* **Request**:
Return the source text in each of the rows below verbatim, with nothing changed.

* **Given records**:

- - -

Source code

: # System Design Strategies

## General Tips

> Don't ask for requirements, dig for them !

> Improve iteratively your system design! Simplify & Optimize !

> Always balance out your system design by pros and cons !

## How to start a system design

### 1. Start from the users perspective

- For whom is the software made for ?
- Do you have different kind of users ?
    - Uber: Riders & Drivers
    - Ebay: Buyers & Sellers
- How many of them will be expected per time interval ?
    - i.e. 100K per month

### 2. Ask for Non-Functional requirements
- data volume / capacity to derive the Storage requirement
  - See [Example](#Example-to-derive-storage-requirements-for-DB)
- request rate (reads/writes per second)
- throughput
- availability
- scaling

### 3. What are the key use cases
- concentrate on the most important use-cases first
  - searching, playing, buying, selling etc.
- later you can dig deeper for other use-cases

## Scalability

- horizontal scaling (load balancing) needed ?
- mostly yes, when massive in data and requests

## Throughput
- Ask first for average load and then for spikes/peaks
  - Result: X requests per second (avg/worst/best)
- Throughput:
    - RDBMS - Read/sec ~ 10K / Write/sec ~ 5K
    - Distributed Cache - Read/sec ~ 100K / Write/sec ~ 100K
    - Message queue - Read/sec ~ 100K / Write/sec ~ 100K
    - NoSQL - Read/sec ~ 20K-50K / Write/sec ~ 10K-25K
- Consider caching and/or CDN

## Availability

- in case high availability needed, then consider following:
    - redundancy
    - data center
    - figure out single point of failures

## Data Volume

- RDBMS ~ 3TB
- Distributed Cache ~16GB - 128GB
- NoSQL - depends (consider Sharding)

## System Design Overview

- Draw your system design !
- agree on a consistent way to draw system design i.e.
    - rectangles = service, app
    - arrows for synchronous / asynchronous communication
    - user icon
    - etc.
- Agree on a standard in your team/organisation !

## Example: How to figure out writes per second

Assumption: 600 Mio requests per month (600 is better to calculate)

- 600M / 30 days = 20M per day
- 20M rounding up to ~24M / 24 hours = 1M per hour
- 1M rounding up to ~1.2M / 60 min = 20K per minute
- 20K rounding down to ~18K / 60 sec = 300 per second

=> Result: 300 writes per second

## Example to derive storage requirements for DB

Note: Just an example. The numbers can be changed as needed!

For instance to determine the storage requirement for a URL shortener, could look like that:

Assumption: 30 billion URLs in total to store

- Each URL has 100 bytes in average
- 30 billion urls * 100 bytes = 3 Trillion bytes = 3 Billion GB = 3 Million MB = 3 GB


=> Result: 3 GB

- - -

* **Solution to the problem**:
Source code

: # System Design Strategies

## General Tips

> Don't ask for requirements, dig for them !

> Improve iteratively your system design! Simplify & Optimize !

> Always balance out your system design by pros and cons !

## How to start a system design

### 1. Start from the users perspective

- For whom is the software made for ?
- Do you have different kind of users ?
    - Uber: Riders & Drivers
    - Ebay: Buyers & Sellers
- How many of them will be expected per time interval ?
    - i.e. 100K per month

### 2. Ask for Non-Functional requirements
- data volume / capacity to derive the Storage requirement
  - See [Example](#Example-to-derive-storage-requirements-for-DB)
- request rate (reads/writes per second)
- throughput
- availability
- scaling

### 3. What are the key use cases
- concentrate on the most important use-cases first
  - searching, playing, buying, selling etc.
- later you can dig deeper for other use-cases

## Scalability

- horizontal scaling (load balancing) needed ?
- mostly yes, when massive in data and requests

## Throughput
- Ask first for average load and then for spikes/peaks
  - Result: X requests per second (avg/worst/best)
- Throughput:
    - RDBMS - Read/sec ~ 10K / Write/sec ~ 5K
    - Distributed Cache - Read/sec ~ 100K / Write/sec ~ 100K
    - Message queue - Read/sec ~ 100K / Write/sec ~ 100K
    - NoSQL - Read/sec ~ 20K-50K / Write/sec ~ 10K-25K
- Consider caching and/or CDN

## Availability

- in case high availability needed, then consider following:
    - redundancy
    - data center
    - figure out single point of failures

## Data Volume

- RDBMS ~ 3TB
- Distributed Cache ~16GB - 128GB
- NoSQL - depends (consider Sharding)

## System Design Overview

- Draw your system design !
- agree on a consistent way to draw system design i.e.
    - rectangles = service, app
    - arrows for synchronous / asynchronous communication
    - user icon
    - etc.
- Agree on a standard in your team/organisation !

## Example: How to figure out writes per second

Assumption: 600 Mio requests per month (600 is better to calculate)

- 600M / 30 days = 20M per day
- 20M rounding up to ~24M / 24 hours = 1M per hour
- 1M rounding up to ~1.2M / 60 min = 20K per minute
- 20K rounding down to ~18K / 60 sec = 300 per second

=> Result: 300 writes per second

## Example to derive storage requirements for DB

Note: Just an example. The numbers can be changed as needed!

For instance to determine the storage requirement for a URL shortener, could look like that:

Assumption: 30 billion URLs in total to store

- Each URL has 100 bytes in average
- 30 billion urls * 100 bytes = 3 Trillion bytes = 3 Billion GB = 3 Million MB = 3 GB


=> Result: 3 GB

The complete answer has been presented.